EXERCISE GOAL
No output is needed beyond the number of lines in the listing that contain the word "this".

EXTRACTED DATA
↓↓↓

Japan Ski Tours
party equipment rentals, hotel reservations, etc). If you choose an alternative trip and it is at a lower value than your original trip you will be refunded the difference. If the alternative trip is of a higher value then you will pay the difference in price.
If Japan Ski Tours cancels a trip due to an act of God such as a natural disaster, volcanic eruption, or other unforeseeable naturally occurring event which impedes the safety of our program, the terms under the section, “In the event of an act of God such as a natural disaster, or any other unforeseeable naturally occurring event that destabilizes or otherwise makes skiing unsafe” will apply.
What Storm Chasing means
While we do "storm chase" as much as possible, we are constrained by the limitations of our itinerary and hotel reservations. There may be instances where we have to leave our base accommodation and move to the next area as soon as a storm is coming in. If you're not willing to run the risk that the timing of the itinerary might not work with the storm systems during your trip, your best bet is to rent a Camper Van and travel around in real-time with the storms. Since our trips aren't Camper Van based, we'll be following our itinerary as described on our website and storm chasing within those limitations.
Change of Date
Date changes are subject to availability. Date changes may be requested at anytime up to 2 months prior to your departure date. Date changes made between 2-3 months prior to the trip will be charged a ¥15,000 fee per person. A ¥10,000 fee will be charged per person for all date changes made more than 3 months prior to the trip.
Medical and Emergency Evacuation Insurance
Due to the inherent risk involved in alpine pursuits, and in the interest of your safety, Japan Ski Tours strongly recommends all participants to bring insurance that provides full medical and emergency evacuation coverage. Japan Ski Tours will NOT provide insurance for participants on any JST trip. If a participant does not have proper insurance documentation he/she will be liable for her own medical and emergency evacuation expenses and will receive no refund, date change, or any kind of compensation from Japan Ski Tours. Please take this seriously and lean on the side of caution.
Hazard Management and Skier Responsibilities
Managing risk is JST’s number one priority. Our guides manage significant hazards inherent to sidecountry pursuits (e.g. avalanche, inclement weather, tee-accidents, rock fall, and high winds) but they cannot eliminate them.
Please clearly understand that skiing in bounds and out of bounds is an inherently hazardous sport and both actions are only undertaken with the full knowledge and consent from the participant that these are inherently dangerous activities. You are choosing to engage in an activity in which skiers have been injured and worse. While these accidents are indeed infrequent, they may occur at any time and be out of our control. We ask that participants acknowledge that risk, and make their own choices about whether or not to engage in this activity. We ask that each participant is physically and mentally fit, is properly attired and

↑↑↑

EXERCISE RESULT
2